* **Work required**: In the excerpted text, which listed proposal is marked as having an approved spec?

* **Excerpted text**:
+ + + + +
Internationalization
- Enable lazy translations of strings: review 126717.
Scheduler
- Add an IOPS weigher: review 127123 (spec approved).
- Allow limiting the flavors that can be scheduled on certain host aggregates: review 122530.
- Create an object model to represent a request to boot an instance: review 127610.
- Decouple services and compute nodes in the SQL database: review 126895.
- Implement resource objects in the resource tracker: review 127609.
- Move select_destinations() to using a request object: review 127612.
Scheduling
- Add instance count on the hypervisor as a weight: review 127871.
Security
- Provide a reference implementation for console proxies that uses TLS: review 126958.
- Strongly validate the tenant and user for quota consuming requests with keystone: review 92507.
+ + + + +
* **Dataset entries**:
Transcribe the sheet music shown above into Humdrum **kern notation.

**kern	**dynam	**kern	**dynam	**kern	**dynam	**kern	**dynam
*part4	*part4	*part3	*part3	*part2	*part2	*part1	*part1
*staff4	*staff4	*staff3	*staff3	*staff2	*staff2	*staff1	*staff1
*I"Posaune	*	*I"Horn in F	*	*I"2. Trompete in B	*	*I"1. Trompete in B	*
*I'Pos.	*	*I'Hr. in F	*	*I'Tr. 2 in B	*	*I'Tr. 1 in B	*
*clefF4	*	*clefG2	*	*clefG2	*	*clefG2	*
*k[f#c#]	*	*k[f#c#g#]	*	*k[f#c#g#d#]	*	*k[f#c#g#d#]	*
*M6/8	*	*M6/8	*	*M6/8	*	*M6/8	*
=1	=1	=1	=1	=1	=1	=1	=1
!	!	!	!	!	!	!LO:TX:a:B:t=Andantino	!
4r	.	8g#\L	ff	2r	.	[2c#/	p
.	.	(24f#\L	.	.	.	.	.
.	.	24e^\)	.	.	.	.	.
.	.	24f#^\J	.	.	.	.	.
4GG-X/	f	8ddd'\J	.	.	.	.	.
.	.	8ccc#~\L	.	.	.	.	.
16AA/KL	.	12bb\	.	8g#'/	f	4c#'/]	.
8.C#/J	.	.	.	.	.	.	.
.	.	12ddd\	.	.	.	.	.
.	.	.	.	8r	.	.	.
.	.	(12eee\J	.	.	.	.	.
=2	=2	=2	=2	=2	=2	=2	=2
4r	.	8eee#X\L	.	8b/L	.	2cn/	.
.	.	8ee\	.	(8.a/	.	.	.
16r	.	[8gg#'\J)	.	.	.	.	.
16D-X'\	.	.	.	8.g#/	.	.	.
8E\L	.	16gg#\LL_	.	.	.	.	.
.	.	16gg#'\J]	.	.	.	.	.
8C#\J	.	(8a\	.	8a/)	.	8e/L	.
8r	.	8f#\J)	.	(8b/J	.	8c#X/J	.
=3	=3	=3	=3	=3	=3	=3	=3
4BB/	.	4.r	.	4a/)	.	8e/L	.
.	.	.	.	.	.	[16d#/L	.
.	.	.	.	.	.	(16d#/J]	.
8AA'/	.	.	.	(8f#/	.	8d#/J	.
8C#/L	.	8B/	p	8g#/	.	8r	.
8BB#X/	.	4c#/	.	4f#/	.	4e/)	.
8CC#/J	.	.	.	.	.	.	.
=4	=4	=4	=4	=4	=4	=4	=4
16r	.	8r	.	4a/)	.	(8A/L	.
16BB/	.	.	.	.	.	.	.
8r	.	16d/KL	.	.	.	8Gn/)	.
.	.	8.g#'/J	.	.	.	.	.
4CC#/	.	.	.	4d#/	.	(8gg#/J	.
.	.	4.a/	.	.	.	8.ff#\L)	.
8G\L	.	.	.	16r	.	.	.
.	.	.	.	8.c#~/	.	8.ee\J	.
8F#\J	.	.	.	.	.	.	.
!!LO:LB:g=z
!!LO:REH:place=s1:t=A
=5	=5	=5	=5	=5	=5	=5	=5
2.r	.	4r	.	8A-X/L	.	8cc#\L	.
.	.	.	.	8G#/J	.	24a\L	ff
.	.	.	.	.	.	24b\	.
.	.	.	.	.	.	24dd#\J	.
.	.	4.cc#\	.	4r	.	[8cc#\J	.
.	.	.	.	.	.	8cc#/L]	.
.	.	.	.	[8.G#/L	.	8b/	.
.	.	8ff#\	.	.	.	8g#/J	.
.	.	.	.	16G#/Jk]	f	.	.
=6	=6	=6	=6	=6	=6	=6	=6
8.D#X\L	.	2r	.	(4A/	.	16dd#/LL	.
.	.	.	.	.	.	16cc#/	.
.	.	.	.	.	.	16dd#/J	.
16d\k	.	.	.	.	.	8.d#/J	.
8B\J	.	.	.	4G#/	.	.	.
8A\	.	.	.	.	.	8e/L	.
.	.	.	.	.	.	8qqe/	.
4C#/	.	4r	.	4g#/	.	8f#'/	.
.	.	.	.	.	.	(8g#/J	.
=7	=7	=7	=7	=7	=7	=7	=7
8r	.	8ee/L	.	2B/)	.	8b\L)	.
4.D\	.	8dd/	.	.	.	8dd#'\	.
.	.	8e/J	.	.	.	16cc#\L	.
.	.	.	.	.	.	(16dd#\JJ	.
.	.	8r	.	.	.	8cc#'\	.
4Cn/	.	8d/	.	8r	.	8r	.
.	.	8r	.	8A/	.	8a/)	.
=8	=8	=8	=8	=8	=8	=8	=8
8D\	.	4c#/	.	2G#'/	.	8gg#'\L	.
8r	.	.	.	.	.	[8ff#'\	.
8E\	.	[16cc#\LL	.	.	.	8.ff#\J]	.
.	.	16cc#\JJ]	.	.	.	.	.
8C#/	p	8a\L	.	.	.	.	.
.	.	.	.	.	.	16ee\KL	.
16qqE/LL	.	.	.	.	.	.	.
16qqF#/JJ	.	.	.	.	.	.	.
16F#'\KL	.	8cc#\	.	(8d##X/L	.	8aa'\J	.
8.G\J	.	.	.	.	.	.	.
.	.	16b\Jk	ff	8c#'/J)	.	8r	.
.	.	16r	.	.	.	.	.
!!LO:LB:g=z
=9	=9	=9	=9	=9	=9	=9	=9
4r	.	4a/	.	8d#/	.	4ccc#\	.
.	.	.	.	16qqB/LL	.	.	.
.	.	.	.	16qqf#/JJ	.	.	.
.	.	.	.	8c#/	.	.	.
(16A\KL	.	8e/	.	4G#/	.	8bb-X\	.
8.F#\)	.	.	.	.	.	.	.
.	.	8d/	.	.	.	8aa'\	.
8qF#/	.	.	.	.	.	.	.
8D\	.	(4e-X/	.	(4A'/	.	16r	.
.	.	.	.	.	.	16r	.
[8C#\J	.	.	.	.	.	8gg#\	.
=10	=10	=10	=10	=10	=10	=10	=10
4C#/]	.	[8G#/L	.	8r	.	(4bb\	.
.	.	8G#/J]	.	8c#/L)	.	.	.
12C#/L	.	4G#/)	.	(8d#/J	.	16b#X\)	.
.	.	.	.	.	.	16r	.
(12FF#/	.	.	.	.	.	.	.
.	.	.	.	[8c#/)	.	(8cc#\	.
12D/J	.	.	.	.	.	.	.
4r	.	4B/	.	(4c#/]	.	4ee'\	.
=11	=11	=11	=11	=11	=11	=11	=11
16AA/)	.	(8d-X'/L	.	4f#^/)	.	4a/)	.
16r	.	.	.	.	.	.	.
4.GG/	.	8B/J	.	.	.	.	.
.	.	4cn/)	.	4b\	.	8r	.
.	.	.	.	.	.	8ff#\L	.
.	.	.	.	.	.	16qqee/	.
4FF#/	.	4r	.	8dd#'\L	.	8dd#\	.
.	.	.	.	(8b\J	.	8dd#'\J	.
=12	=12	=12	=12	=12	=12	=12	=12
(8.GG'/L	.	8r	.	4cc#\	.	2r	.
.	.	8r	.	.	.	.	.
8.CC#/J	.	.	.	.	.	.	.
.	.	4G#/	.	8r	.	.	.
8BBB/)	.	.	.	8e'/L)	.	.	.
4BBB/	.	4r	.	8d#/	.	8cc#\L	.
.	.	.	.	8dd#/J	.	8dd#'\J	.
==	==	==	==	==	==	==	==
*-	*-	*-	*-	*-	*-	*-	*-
+ + + + +
* **Output of the task**: Adding an IOPS weigher to the scheduler (review 127123).